# [Stored items]
--- Begin ---

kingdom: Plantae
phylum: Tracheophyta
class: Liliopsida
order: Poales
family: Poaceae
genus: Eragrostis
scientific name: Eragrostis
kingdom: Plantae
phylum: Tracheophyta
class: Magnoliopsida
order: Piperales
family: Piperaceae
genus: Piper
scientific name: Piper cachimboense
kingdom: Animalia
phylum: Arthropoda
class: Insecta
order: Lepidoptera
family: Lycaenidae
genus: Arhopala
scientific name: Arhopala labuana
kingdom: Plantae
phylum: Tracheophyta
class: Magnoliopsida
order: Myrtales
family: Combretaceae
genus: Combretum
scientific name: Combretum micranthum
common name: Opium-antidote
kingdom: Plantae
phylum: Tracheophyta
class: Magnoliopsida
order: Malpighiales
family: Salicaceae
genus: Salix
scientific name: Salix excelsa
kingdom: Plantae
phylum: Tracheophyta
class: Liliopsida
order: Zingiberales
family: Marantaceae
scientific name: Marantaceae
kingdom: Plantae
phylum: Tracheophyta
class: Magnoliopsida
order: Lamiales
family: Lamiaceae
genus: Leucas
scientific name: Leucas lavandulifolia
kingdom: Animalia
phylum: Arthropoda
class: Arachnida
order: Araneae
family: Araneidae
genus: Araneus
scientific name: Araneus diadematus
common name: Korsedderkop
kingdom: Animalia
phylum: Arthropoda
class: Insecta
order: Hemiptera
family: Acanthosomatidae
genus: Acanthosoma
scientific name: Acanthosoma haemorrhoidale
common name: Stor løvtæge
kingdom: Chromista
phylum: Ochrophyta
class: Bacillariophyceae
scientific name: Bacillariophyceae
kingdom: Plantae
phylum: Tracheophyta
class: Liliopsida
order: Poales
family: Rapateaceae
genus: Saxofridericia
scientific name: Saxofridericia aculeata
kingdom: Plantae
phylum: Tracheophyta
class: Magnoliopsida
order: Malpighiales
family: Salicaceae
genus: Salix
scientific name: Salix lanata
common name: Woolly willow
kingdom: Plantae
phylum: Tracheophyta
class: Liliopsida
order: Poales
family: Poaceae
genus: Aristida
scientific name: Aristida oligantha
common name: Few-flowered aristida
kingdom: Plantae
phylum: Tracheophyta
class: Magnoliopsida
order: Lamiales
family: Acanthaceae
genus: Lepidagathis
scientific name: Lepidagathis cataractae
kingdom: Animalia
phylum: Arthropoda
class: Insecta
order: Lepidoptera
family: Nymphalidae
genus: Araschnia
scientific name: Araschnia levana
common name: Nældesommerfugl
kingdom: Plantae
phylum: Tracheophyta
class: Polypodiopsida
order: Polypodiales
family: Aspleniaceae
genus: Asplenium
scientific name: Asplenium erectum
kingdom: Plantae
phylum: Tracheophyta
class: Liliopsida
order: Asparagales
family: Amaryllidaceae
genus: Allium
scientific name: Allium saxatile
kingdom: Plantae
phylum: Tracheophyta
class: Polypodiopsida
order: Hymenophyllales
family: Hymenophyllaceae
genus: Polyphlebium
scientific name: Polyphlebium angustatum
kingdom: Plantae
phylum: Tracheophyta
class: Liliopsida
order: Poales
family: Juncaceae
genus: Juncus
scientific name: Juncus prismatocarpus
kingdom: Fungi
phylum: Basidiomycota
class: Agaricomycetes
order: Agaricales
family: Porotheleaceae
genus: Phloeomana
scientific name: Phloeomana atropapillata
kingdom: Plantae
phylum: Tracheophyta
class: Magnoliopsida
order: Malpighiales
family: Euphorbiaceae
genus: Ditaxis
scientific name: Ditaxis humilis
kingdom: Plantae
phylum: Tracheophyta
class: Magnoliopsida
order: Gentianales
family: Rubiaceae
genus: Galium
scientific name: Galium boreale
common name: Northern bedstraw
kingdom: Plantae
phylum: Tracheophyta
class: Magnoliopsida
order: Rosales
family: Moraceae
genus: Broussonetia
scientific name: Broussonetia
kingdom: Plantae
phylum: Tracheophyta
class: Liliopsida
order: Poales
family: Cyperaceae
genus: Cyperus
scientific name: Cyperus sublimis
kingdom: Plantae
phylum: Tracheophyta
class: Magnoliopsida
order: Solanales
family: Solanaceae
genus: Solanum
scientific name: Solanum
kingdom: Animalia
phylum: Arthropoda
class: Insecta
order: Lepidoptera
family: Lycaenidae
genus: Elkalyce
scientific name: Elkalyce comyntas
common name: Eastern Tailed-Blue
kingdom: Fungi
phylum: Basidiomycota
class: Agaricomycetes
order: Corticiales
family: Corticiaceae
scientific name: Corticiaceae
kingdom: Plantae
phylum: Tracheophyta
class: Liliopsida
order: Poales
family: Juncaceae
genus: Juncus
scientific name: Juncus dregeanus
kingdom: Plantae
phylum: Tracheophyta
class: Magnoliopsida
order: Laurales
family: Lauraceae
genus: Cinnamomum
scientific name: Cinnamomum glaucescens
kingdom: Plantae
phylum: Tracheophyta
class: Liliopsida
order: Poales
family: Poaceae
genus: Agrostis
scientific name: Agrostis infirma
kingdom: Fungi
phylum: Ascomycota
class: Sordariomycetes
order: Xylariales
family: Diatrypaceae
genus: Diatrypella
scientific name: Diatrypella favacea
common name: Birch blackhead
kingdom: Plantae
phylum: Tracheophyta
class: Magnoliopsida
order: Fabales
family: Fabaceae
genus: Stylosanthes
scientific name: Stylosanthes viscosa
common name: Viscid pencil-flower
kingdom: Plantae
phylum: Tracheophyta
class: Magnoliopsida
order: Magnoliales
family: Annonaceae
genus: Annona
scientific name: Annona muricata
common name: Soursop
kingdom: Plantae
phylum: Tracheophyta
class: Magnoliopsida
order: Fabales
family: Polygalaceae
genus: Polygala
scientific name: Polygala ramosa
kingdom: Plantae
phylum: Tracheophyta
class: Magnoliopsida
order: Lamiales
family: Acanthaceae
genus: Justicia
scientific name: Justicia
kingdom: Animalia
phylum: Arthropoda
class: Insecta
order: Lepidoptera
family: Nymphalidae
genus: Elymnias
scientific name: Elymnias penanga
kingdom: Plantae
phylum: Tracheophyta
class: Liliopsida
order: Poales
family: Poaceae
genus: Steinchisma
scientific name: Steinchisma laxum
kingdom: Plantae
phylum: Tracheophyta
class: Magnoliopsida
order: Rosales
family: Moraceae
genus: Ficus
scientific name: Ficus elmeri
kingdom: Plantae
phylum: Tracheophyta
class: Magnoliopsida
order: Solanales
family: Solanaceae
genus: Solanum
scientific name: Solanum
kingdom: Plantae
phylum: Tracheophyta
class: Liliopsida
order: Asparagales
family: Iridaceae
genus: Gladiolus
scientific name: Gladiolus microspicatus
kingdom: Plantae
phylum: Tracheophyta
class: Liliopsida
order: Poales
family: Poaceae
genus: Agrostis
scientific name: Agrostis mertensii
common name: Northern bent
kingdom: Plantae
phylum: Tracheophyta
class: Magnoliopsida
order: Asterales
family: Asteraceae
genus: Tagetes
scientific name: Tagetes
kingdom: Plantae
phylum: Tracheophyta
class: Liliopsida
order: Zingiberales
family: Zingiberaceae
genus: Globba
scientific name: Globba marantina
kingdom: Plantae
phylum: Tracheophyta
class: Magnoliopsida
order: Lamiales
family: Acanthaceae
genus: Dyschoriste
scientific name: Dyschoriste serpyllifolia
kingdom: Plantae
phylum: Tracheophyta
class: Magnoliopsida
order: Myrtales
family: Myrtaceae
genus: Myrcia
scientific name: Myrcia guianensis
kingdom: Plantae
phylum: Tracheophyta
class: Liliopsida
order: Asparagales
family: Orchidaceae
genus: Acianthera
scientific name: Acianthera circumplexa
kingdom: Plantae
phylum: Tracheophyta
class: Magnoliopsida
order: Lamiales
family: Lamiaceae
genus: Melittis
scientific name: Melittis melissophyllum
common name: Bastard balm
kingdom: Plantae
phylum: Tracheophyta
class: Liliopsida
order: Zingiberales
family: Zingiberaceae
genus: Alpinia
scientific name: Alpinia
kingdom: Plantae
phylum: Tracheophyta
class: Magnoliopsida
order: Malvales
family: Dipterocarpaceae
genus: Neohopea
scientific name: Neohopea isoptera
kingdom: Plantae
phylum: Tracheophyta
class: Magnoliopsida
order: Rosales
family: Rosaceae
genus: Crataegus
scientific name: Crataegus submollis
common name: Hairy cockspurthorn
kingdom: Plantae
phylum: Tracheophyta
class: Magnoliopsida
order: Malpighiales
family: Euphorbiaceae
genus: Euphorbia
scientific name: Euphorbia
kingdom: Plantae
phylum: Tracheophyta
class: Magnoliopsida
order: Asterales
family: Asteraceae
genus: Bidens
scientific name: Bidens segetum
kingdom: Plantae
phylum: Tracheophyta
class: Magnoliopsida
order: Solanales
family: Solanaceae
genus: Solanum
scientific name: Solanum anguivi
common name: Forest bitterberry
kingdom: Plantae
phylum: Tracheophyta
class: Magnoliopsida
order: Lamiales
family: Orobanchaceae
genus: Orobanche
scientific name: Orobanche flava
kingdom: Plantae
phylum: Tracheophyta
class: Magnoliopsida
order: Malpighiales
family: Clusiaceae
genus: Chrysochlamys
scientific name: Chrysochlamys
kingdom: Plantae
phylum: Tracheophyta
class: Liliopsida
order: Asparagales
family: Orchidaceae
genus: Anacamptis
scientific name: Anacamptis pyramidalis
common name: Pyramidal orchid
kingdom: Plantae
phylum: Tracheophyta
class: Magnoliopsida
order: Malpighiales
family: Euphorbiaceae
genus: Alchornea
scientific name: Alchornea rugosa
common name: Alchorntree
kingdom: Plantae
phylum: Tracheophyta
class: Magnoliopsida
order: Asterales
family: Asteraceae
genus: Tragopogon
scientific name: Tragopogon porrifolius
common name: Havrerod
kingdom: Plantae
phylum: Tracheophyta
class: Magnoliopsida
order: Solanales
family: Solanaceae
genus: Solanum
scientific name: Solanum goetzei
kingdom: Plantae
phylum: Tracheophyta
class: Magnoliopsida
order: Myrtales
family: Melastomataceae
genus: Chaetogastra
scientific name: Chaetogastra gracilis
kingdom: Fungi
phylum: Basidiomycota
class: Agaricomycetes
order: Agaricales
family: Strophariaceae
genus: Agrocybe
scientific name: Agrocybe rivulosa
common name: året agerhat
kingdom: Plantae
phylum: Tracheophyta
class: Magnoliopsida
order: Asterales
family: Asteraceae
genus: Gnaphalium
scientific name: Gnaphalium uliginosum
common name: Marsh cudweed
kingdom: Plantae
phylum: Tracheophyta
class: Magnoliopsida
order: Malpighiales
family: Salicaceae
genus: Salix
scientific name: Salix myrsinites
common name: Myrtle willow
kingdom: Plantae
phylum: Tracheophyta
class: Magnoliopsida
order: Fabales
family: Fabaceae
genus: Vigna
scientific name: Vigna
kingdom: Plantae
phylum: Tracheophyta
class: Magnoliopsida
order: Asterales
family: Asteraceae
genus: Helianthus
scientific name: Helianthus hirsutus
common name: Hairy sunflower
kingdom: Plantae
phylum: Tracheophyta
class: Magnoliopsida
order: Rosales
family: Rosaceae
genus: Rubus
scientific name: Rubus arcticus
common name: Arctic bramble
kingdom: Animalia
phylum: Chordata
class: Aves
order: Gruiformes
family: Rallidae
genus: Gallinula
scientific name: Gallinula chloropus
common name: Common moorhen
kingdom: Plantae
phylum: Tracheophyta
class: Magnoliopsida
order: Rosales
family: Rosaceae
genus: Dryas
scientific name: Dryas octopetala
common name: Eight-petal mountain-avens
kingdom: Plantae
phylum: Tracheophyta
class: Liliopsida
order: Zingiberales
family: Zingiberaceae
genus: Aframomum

--- End ---

# [REQUIRED TASK]
Quote the stretch of lines from the start of the records through the line that contains "family: Acanthosomatidae", including that line.

# [OUTPUT OF THE EXERCISE]
kingdom: Plantae
phylum: Tracheophyta
class: Liliopsida
order: Poales
family: Poaceae
genus: Eragrostis
scientific name: Eragrostis
kingdom: Plantae
phylum: Tracheophyta
class: Magnoliopsida
order: Piperales
family: Piperaceae
genus: Piper
scientific name: Piper cachimboense
kingdom: Animalia
phylum: Arthropoda
class: Insecta
order: Lepidoptera
family: Lycaenidae
genus: Arhopala
scientific name: Arhopala labuana
kingdom: Plantae
phylum: Tracheophyta
class: Magnoliopsida
order: Myrtales
family: Combretaceae
genus: Combretum
scientific name: Combretum micranthum
common name: Opium-antidote
kingdom: Plantae
phylum: Tracheophyta
class: Magnoliopsida
order: Malpighiales
family: Salicaceae
genus: Salix
scientific name: Salix excelsa
kingdom: Plantae
phylum: Tracheophyta
class: Liliopsida
order: Zingiberales
family: Marantaceae
scientific name: Marantaceae
kingdom: Plantae
phylum: Tracheophyta
class: Magnoliopsida
order: Lamiales
family: Lamiaceae
genus: Leucas
scientific name: Leucas lavandulifolia
kingdom: Animalia
phylum: Arthropoda
class: Arachnida
order: Araneae
family: Araneidae
genus: Araneus
scientific name: Araneus diadematus
common name: Korsedderkop
kingdom: Animalia
phylum: Arthropoda
class: Insecta
order: Hemiptera
family: Acanthosomatidae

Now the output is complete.